In Cronk v. City of Cody, 897 P.2d 476 (Wyo.1995), a police officer was injured while he was lifting weights in a gym located in the Law Enforcement Center. 897 P.2d at 477. Cronk claimed that staying in good physical condition made him a better police officer and that he was, therefore, injured in the course of his employment even though he was off duty at the time of his injury. Id. This Court affirmed the district court's decision that a nexus did not exist between the injury and Cronk's employment because the officers were not required to use the gym or participate in any type of physical fitness program as a condition of their employment. 897 P.2d at 478.
This Court decided DeWall, 960 P.2d 502, just last year. In that case, DeWall was a ski instructor who was injured while he was skiing between line ups. 960 P.2d 502 03. He was scheduled to instruct on the day of his injury, but no one needed a lesson at the morning line up so he went skiing with a friend. 960 P.2d at 503. He argued that skiing between lessons made him better at his job and, therefore, benefited his employer because it enabled him to maintain his skills, stay physically fit, and become familiar with the snow conditions in case he needed to take a student up on the mountain for a lesson.
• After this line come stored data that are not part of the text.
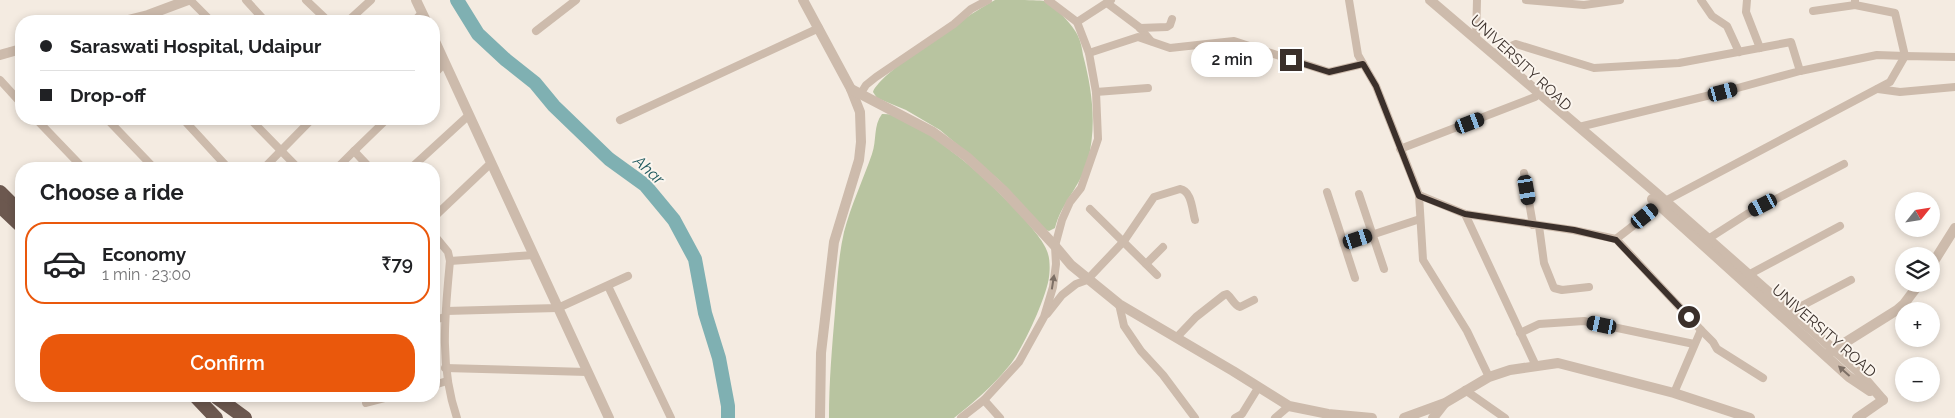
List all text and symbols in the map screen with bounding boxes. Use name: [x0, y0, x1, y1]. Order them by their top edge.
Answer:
street label: UNIVERSITY ROAD: [1466, 11, 1576, 115]
text: Saraswati Hospital, Udaipur: [70, 35, 321, 57]
callout: 2 min: [1191, 42, 1274, 78]
route end: [1280, 49, 1302, 71]
text: 2 min: [1212, 50, 1253, 69]
car: [1706, 81, 1739, 103]
text: Drop-off: [70, 84, 146, 106]
car: [1453, 111, 1486, 135]
water label: Ahar: [629, 151, 669, 189]
car: [1517, 174, 1536, 206]
text: Choose a ride: [40, 179, 184, 205]
car: [1746, 192, 1779, 218]
north arrow: [1895, 192, 1940, 238]
map controls: [1895, 192, 1940, 402]
car: [1628, 201, 1661, 231]
car: [1341, 227, 1374, 251]
icon: car: [42, 241, 87, 286]
text: Economy: [102, 243, 186, 265]
button: layers: [1895, 247, 1940, 292]
text: ₹79: [382, 252, 413, 274]
text: 1 min · 23:00: [102, 265, 191, 284]
one-way arrow: [1050, 274, 1058, 290]
street label: UNIVERSITY ROAD: [1768, 281, 1880, 381]
button: +: [1895, 302, 1940, 347]
route start: [1678, 306, 1700, 328]
car: [1585, 315, 1618, 335]
button: Confirm: [40, 334, 415, 392]
button: −: [1895, 357, 1940, 402]
one-way arrow: [1837, 366, 1850, 377]

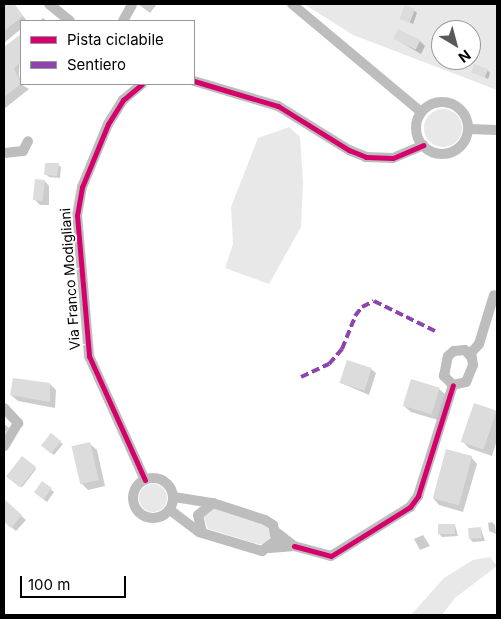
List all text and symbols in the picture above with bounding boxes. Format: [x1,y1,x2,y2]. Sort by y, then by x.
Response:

Id. We held that, because the employer did not require, as a condition of employment, its instructors to ski unless they were giving a lesson, DeWall was not acting within the scope of his employment at the time of his injury even though skiing might have made him better at his job. 960 P.2d at 504.
Although the employee in this case makes a valiant attempt at distinguishing these cases, her arguments are ultimately unpersuasive. We recognize that the employee was attempting to retain Lloyd's advertising by showing an interest in his business. She simply went outside the course and scope of her employment in order to do a good job for her employer. Although her dedication to her job and her desire to please her client are commendable, we agree with the hearing examiner that a causal connection between the injury and the employment just did not exist. A logical end to compensation would not occur if we were to allow compensation for activities that are not required by employers or are not related to an employee's normal job duties. This would be particularly true in a case such as this one where the employee, in her own discretion, decided to "ride an unfamiliar horse in a snowstorm," admittedly a somewhat dangerous activity. To compensate injuries that occur after an employee makes an individual decision to engage in some activity which is neither required by the employer nor related to her normal job duties would put an unbearable strain on the workers' compensation fund. The fund would, in effect, become a general health and accident insurance fund, a purpose for which it was not intended. See State ex rel. Wyoming Workers' Safety and Compensation Division v. Bruhn, 951 P.2d 373, 377 (Wyo.1997). For the foregoing reasons, we hold that the hearing examiner properly denied the employee's request for benefits.
The employee asserts various subissues in her brief. Our discussion, however, is dispositive of those issues. We, therefore, will not address them individually in this opinion. State v. McDermott, 962 P.2d 136, 140 41 (Wyo.1998).